Gimli nodded reluctantly. “Yes, he saw, when they first came back to the Shire. He hasn’t been back to Hobbiton since, and won’t do so until it is redone, for he couldn’t abide being there as it was. But it was nearly ready for the carpets to be relaid when I left, and they said it was about three weeks’ work before all would be in readiness for his return.”

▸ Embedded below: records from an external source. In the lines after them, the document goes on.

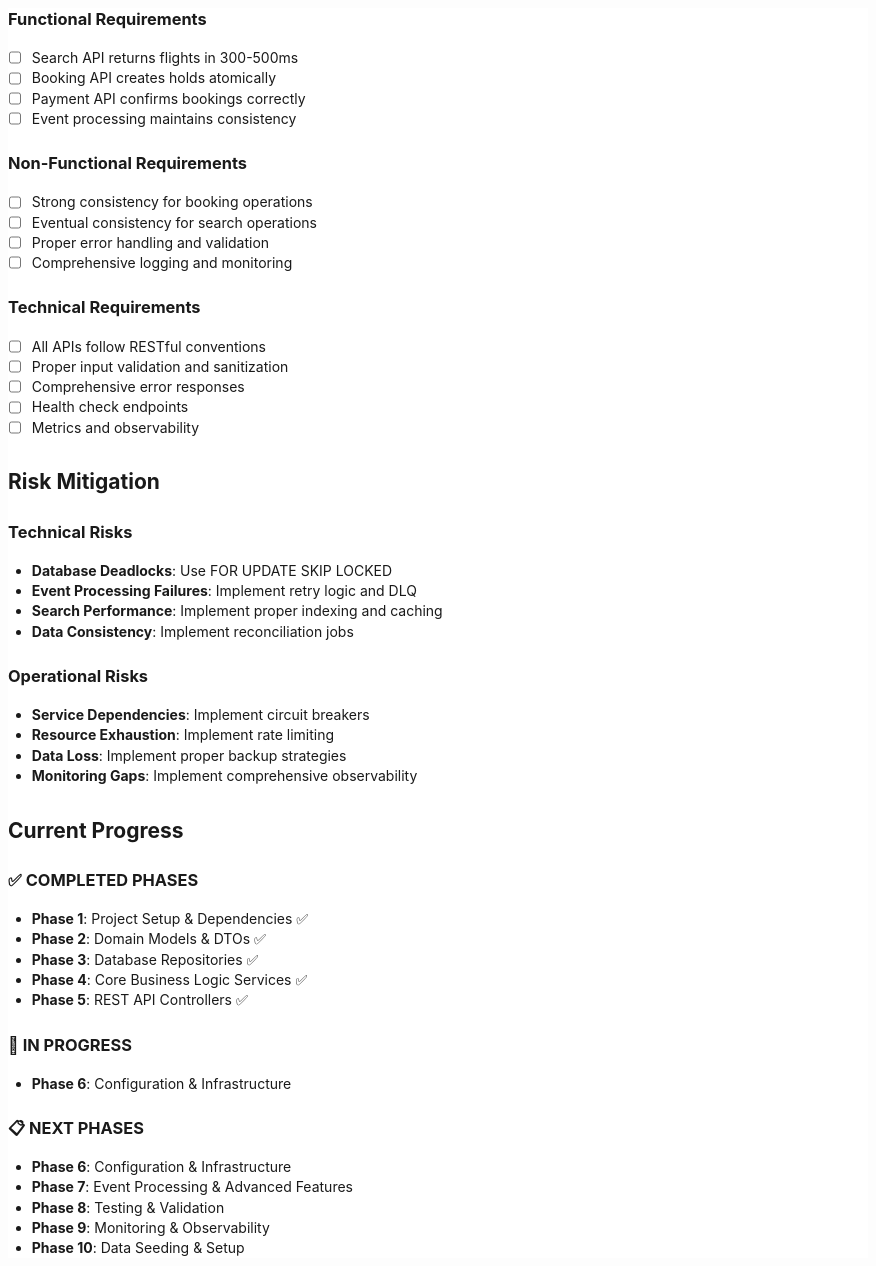 ### Functional Requirements
- [ ] Search API returns flights in 300-500ms
- [ ] Booking API creates holds atomically
- [ ] Payment API confirms bookings correctly
- [ ] Event processing maintains consistency

### Non-Functional Requirements
- [ ] Strong consistency for booking operations
- [ ] Eventual consistency for search operations
- [ ] Proper error handling and validation
- [ ] Comprehensive logging and monitoring

### Technical Requirements
- [ ] All APIs follow RESTful conventions
- [ ] Proper input validation and sanitization
- [ ] Comprehensive error responses
- [ ] Health check endpoints
- [ ] Metrics and observability

## Risk Mitigation

### Technical Risks
- **Database Deadlocks**: Use FOR UPDATE SKIP LOCKED
- **Event Processing Failures**: Implement retry logic and DLQ
- **Search Performance**: Implement proper indexing and caching
- **Data Consistency**: Implement reconciliation jobs

### Operational Risks
- **Service Dependencies**: Implement circuit breakers
- **Resource Exhaustion**: Implement rate limiting
- **Data Loss**: Implement proper backup strategies
- **Monitoring Gaps**: Implement comprehensive observability

## Current Progress

### ✅ **COMPLETED PHASES**
- **Phase 1**: Project Setup & Dependencies ✅
- **Phase 2**: Domain Models & DTOs ✅
- **Phase 3**: Database Repositories ✅
- **Phase 4**: Core Business Logic Services ✅
- **Phase 5**: REST API Controllers ✅

### 🔄 **IN PROGRESS**
- **Phase 6**: Configuration & Infrastructure

### 📋 **NEXT PHASES**
- **Phase 6**: Configuration & Infrastructure
- **Phase 7**: Event Processing & Advanced Features
- **Phase 8**: Testing & Validation
- **Phase 9**: Monitoring & Observability
- **Phase 10**: Data Seeding & Setup

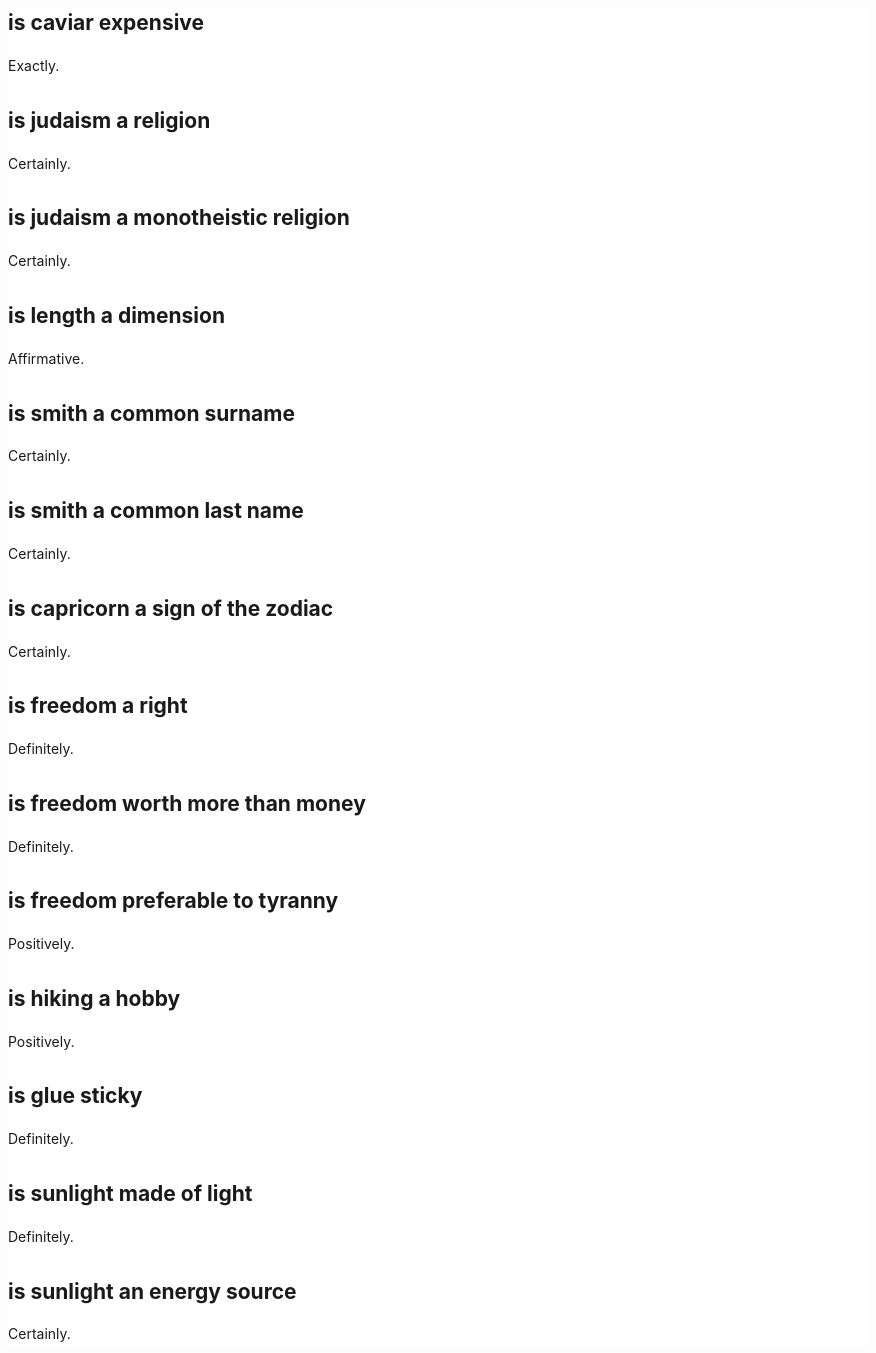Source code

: ## is caviar expensive
Exactly.

## is judaism a religion
Certainly.

## is judaism a monotheistic religion
Certainly.

## is length a dimension
Affirmative.

## is smith a common surname
Certainly.

## is smith a common last name
Certainly.

## is capricorn a sign of the zodiac
Certainly.

## is freedom a right
Definitely.

## is freedom worth more than money
Definitely.

## is freedom preferable to tyranny
Positively.

## is hiking a hobby
Positively.

## is glue sticky
Definitely.

## is sunlight made of light
Definitely.

## is sunlight an energy source
Certainly.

He sighed, then added, “From what I can tell, the four of them cannot tell fully what happened. Both Frodo and Merry have a difficult time trying to even explain what happened to them and what they did, and Merry’s folks at first seemed to see only that he was hurt and began overprotecting him. Pippin’s folks can’t begin to understand and don’t want to hear the details, for they are more than they can accept. Sam’s folks have been told a fair amount and understand that Sam is seen as a Lord in the outer lands, but they just don’t know enough to understand. As for Frodo’s own folks--they just don’t understand. They see the paleness, the frailty, the reticence, and they don’t understand. They see the determination and are glad of it, but don’t quite understand that, either. But they do care--they care a good deal for Frodo.”
Aragorn sighed. “Maybe if I write to the Thain and the Master....”
Arwen also sighed and placed her hand on his. “If they won’t accept it from their sons, will they understand it from a stranger?”
He looked at her unhappily. “I don’t know--I just don’t know, my beloved.”